It’s now been a week since I arrived in beautiful British Columbia. Though, let’s be quite clear. By beautiful I mean cold, grey and raining. (Yes, I know that 6-10deg/c really isn’t cold) The trails are still covered in snow and the rain has barely paused since I pulled into Vancouver last Sunday. Squamish has been the same. It reminds me of my return to Toronto last March when it was cold, wet, snowing and miserable. The only logical conclusion is that karma says I deserve all this after spending four months under the desert sun. Okay, enough complaining about the weather, I promise. HTFU.
Arriving Sunday afternoon I hung out with my friends Jill and Kimberly; Jill actually hired me for the job that brought me here. Monday morning I drove to the Giant and Liv stores in downtown Vancouver and met the owner, Anne; a Québécoise woman who started Giant Montreal. I then drove in the pouring rain(that wasn’t a complaint, just an observation) to the warehouse in Squamish were I’ll be working for the summer.

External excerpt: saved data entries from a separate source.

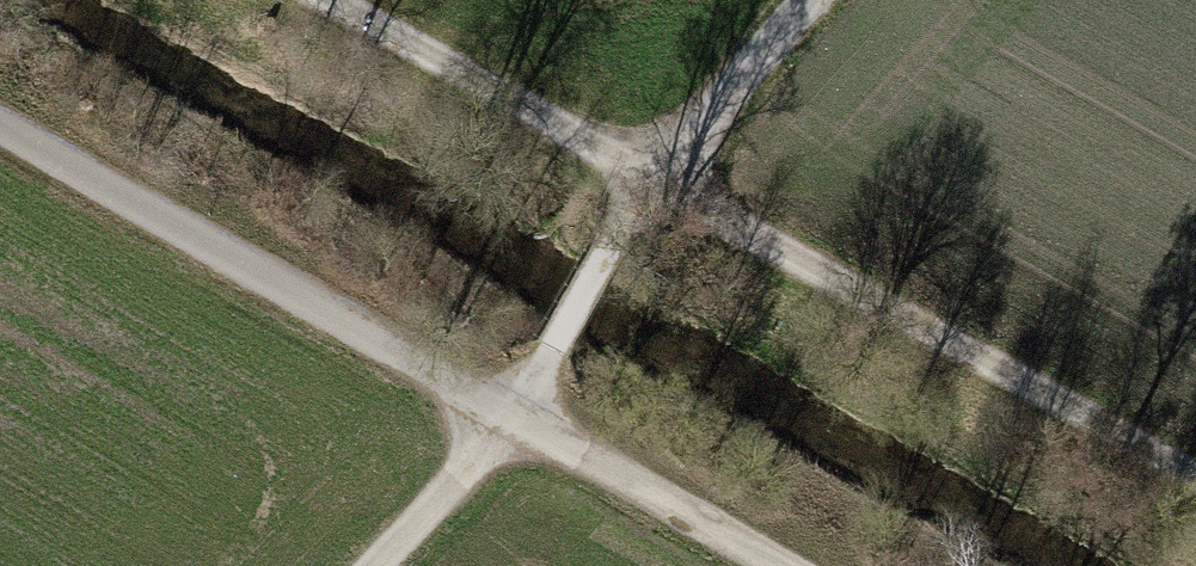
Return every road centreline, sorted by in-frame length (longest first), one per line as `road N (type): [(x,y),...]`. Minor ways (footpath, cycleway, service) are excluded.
road 1 (track): [(1195,478),(652,177)]
road 2 (track): [(516,413),(0,109)]
road 3 (track): [(309,0),(652,177)]
road 4 (track): [(516,413),(792,565)]
road 5 (track): [(652,177),(516,413)]
road 6 (track): [(811,0),(652,177)]
road 7 (track): [(372,565),(516,413)]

It’s a strange work environment, like no-other bike shop I’ve worked at before. The warehouse is where we build and store bicycle inventory and do all repairs greater than simple brake and gear adjustments. There is no customer interaction, just notes on the electronic work-order about what is needed. On the rare occasion the phone rings, it’s always someone from the retail store. Unless I put on some music or my co-worker Tony and I are talking, it’s very, very quite in that cavernous space. Anne is there sometimes, it’s really just Tony and I.

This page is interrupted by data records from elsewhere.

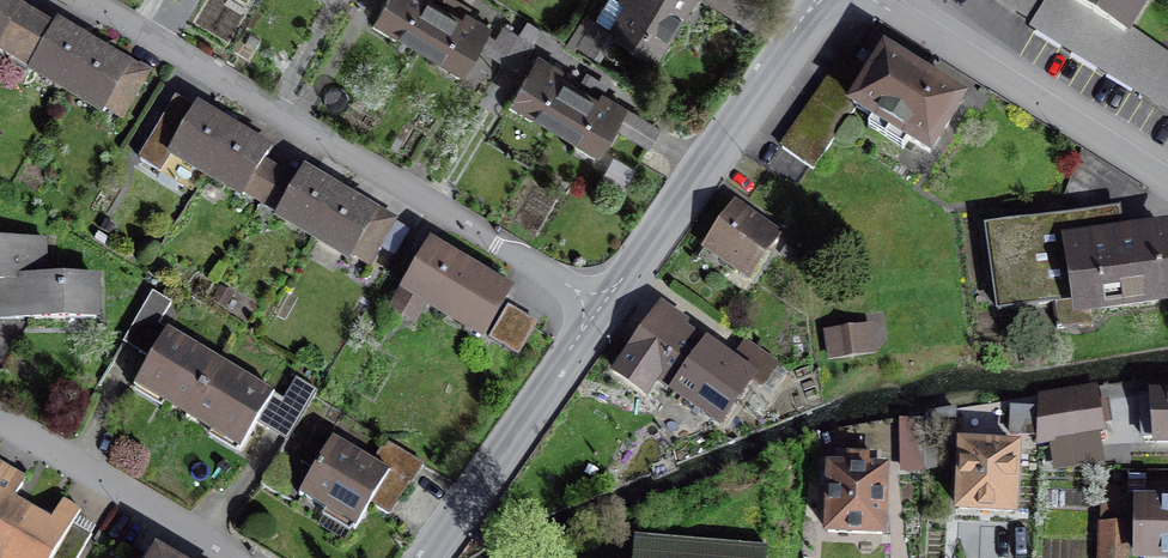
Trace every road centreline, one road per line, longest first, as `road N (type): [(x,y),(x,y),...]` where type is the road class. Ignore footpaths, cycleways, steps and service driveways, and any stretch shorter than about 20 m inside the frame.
road 1 (residential): [(93,0),(603,302)]
road 2 (tertiary): [(825,0),(603,302)]
road 3 (residential): [(867,0),(1167,182)]
road 4 (tertiary): [(603,302),(430,557)]
road 5 (residential): [(0,422),(235,557)]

Tony is not a cyclist and only started working on bikes a year ago when he took the job. He’s a local restauranteur who was looking for a change and we get along well so far. While I enjoy time by myself, I do miss the hustle and bustle of a vibrant bike shop. The pace is much slower than at Sweet Pete’s and that will take some getting used to. As for my hours, I work Sunday-Thursday, nine-to-five. Anne is firm that she doesn’t want her staff burning-out working more than forty hours a week. After doing 50-60hrs a week the past two summers in Toronto, I really appreciate that attitude. It also means I’ve got time to ride after work…and have energy enough to do so, which was not the case the last two years.

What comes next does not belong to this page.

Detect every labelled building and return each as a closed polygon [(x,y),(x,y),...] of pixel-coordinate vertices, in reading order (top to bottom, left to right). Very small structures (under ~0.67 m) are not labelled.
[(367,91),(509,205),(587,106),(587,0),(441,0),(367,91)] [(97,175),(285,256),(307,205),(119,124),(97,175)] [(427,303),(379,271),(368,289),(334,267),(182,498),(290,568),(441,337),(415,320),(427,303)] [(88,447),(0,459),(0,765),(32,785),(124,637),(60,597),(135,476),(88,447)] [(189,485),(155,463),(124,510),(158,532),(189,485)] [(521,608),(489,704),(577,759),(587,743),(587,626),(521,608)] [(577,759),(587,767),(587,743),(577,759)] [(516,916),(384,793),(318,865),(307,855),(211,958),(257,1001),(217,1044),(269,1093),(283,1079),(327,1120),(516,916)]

I’ve been out on my bike twice this week. Though both were on Irene on the road, yesterday’s ride included a bumpy dirt road that eventually became really rough, rocky, snow-covered trail. Cold and wet, I was smiling the entire time. Although the mountains are still obscured by the clouds, what I’ve seen so far is very pretty. Trees dripping in moss reach across the road to shake hands with each other. The smell of freshly sawn cedar wood fills the air while rivers flow beside me. Magic.
One thing that I’ve noticed is just how friendly and helpful people are here. When folks learn that I’ve just arrived in town they are genuinely excited for me and are happy I’m here. Jill put me in touch with a friend of her’s who quickly invited me to join herself, her boyfriend a several others for dinner and beers. At a local pub last night, I started talking to the guy sitting next to me. Another avid mountain-biker, he gave me his business card and offered to show me the trails…once they clear-up. An old friend who lives in New Westminster put me in touch with another woman who’s big in the scene here. Again, she offered to show me the trails and introduce me to her son who is also an endurance XC nerd like me.
This just keeps happening; I keep meeting wonderful, kind, enthusiastic people who really make me feel like I’ve made the right decision in moving here….despite the cold and the rain.